City of Coquitlam economic development manager and BC Economic Development Association treasurer David Munro spoke on rural-urban economic development as the keynote speaker of AdvantageHOPE’s annual general meeting on March 21 at the Hope Golf Club.
Before working in Coquitlam, Munro worked in Chilliwack in the same field. He learned that the further away from a city a town is, the more marketing they have to do.
“You have to be a little more aggressive. You have to tell people who you are, what you have to offer, what your assets are,” said Munro.
Munro emphasized that economic development differs from community to community, and communities have to set their expectations based on local circumstances.
He pointed to the City of Coquitlam’s tourism program, which caused a split decision in council. As the person in the middle, Munro said he formulated his message proportionally.
“You have to lay out the message clearly in what you’re reporting,” said Munro. “We’re not Whistler. But there’s an opportunity for us to create incremental economic impact.”
Munro said that when festivals came to town, they did not liaise with hotels, nor were sports teams contacting restaurants.
“You put all those pieces of the puzzle together, and then a restaurant comes up and says, ‘Woah! Thanks for introducing us to the hockey tournament — 1500 players. That was our most successful November in 20 years.’ ”
He emphasized that business attraction might look good on paper, but economic developers should not forget about retaining businesses.

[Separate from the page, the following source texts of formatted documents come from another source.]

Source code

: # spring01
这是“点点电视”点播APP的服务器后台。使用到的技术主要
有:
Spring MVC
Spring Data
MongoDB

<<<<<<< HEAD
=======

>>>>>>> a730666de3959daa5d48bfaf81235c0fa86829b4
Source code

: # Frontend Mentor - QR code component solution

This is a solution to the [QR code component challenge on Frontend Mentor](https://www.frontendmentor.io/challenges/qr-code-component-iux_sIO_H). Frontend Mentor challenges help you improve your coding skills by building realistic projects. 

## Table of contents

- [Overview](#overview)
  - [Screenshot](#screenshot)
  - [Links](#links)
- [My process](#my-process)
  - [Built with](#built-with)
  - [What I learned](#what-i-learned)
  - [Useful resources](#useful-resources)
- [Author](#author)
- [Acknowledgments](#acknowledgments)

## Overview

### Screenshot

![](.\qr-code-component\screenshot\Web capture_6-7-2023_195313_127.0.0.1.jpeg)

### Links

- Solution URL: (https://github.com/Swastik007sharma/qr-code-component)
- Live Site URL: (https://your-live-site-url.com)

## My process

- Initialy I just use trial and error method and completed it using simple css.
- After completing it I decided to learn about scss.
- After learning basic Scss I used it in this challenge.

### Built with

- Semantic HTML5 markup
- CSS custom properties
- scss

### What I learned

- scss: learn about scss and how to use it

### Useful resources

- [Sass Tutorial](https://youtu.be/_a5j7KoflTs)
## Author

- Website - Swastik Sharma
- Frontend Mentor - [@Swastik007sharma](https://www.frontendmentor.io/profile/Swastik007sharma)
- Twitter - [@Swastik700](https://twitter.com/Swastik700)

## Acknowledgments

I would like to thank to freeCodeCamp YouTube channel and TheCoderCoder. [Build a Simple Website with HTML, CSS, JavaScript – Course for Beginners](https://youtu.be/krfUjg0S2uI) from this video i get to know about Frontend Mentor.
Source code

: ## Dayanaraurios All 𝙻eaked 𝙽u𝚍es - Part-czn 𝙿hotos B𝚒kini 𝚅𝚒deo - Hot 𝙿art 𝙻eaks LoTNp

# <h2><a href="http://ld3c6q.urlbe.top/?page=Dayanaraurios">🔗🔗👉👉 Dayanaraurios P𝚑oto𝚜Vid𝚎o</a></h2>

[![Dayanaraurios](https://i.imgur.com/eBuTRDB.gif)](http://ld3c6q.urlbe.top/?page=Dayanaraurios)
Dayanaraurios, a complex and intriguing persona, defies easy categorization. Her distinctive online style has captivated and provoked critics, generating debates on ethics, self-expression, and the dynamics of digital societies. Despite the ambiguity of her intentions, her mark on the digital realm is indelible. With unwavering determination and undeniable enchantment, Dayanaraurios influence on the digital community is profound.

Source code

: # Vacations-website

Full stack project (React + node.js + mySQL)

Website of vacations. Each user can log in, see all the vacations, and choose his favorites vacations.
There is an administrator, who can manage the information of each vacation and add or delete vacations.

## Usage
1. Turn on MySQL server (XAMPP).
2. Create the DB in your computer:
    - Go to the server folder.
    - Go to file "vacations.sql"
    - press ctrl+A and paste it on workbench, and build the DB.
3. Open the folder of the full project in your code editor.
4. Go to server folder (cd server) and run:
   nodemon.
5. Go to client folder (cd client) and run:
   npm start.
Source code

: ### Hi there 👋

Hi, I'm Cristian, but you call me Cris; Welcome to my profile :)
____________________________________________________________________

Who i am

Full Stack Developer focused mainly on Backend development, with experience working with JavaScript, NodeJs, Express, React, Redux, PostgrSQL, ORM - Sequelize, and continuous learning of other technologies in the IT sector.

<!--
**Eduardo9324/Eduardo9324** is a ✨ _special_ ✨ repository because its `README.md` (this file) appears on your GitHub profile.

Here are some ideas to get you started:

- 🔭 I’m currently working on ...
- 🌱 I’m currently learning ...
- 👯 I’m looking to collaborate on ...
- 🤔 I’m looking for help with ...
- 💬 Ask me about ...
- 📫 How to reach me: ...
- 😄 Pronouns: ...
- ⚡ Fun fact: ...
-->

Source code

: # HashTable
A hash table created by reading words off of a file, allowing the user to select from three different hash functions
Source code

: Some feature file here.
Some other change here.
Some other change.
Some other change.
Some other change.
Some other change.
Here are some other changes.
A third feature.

“Molson, for example, Molson went to Chilliwack,” said Munro. “We get it. Create jobs. Big buildings. Great, right? Ribbon cutting. Everyone’s happy. Photo op.
“One of the things to keep in mind is 80 per cent of your jobs that are created in any economy is from the businesses that are already in your community.”
Munro emphasized that businesses in a community do not need to be convinced to stay here, especially when employees have families and homes there.
Munro added that when businesses establish themselves in a community, this elevates the business environment in a community.
“Sometimes when the businesses make their decision where they want to go — politicians can say what they want, economic development staff can say what they want — but it’s that other businesses you bring to the table,” said Munro. “Business to business, peer to peer — they have different respect than they would for us.”
Initially, CEO of the BC Economic Development Association Dale Wheeldon was supposed to attend but he could not. Hence, Wheeldon nominated Munro.